Mengatasi infeksi tali pusat dapat dilakukan dengan dua cara tergantung pada ringan tidaknya gejala yang ditimbulkan dari infeksi tersebut. Pengobatan lokal atau terbatas bisa dilakukan dengan cara seperti berikut:
- Sebelum membersihkan tali pusat, cuci tangan Anda hingga bersih dan bebas dari kuman atau bakteri, kemudian keringkan dengan tisu atau handuk yang bersih dan kering. Hal ini untuk menghindari kuman atau bakteri dari tangan Anda pindah ke tali pusat bayi yang tengah terinfeksi.
- Bersihkan tali pusat dengan menggunakan larutan antiseptik seperti larutan klorheksi dan atau iodium povidon 2,5 persen dengan kain kasa yang bersih.
- Lakukan pengobatan ini delapan kali sehari sampai tali pusat tidak lagi bernanah atau kering. Lakukan ini kapan saja bila memungkinkan.

Infeksi Berat

Sedangkan, untuk mengatasi infeksi tali pusat yang berat atau meluas:
- Segera konsultasikan kepada dokter yang bersangkutan.

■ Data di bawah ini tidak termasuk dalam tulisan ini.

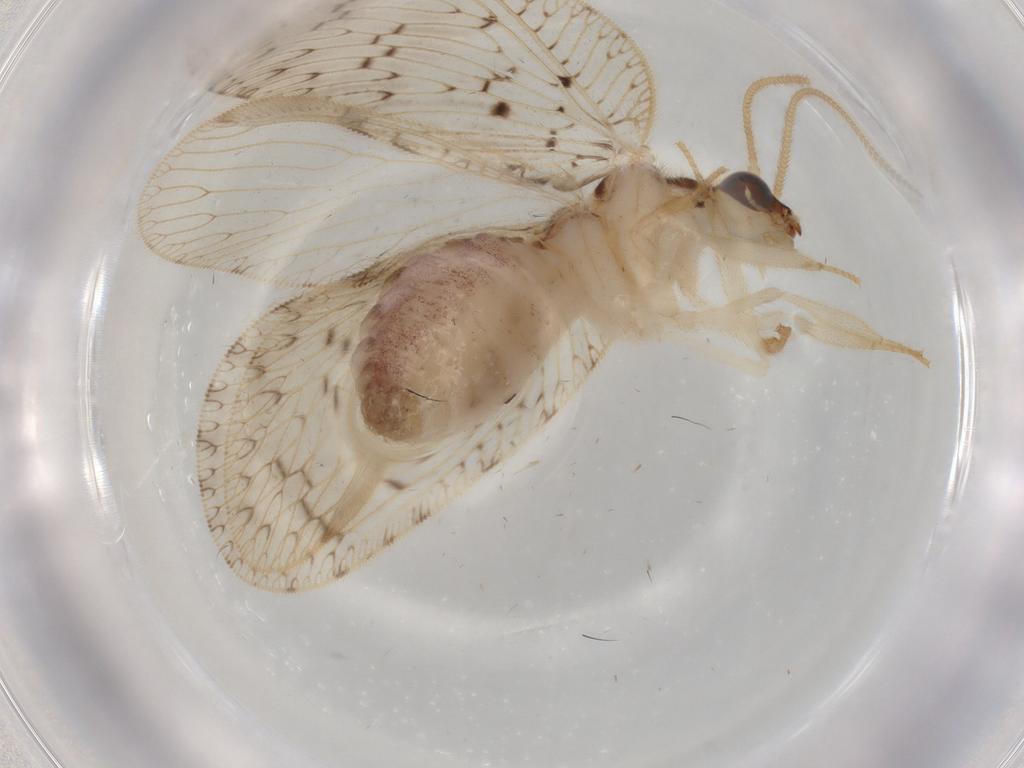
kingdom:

- Dokter biasanya memberikan obat antibiotik untuk membunuh penyebaran infeksi akibat kuman.
- Sembari menunggu perkembangan lebih lanjut, ambil sampel darah dan kirim ke laboratorium untuk dilakukan pemeriksaan kultur dan sensivitas.

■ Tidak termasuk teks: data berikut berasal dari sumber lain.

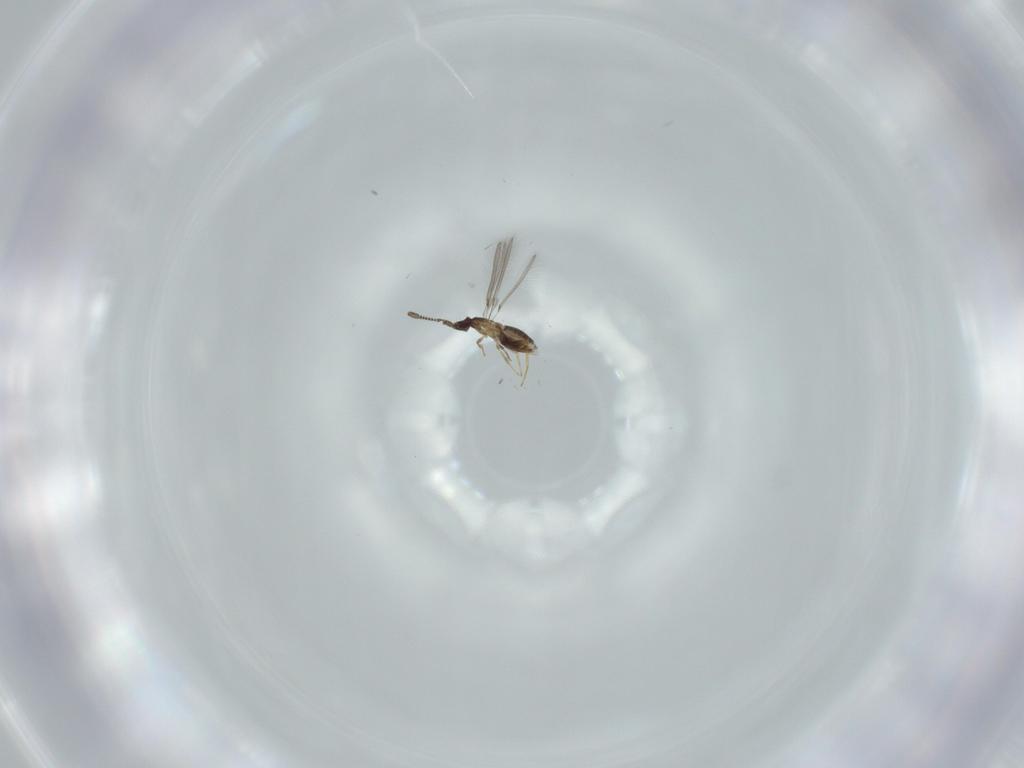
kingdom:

- Cari tanda-tanda sepsis.
- Dan bila hasilnya positif bahwa infeksi tali pusat pada bayi telah meluas atau berat, sebaiknya segera dirujuk ke klinik atau rumah sakit agar dilakukan pengobatan dan perawatan lebih intensif, di bawah pengawasan tenaga medis setempat.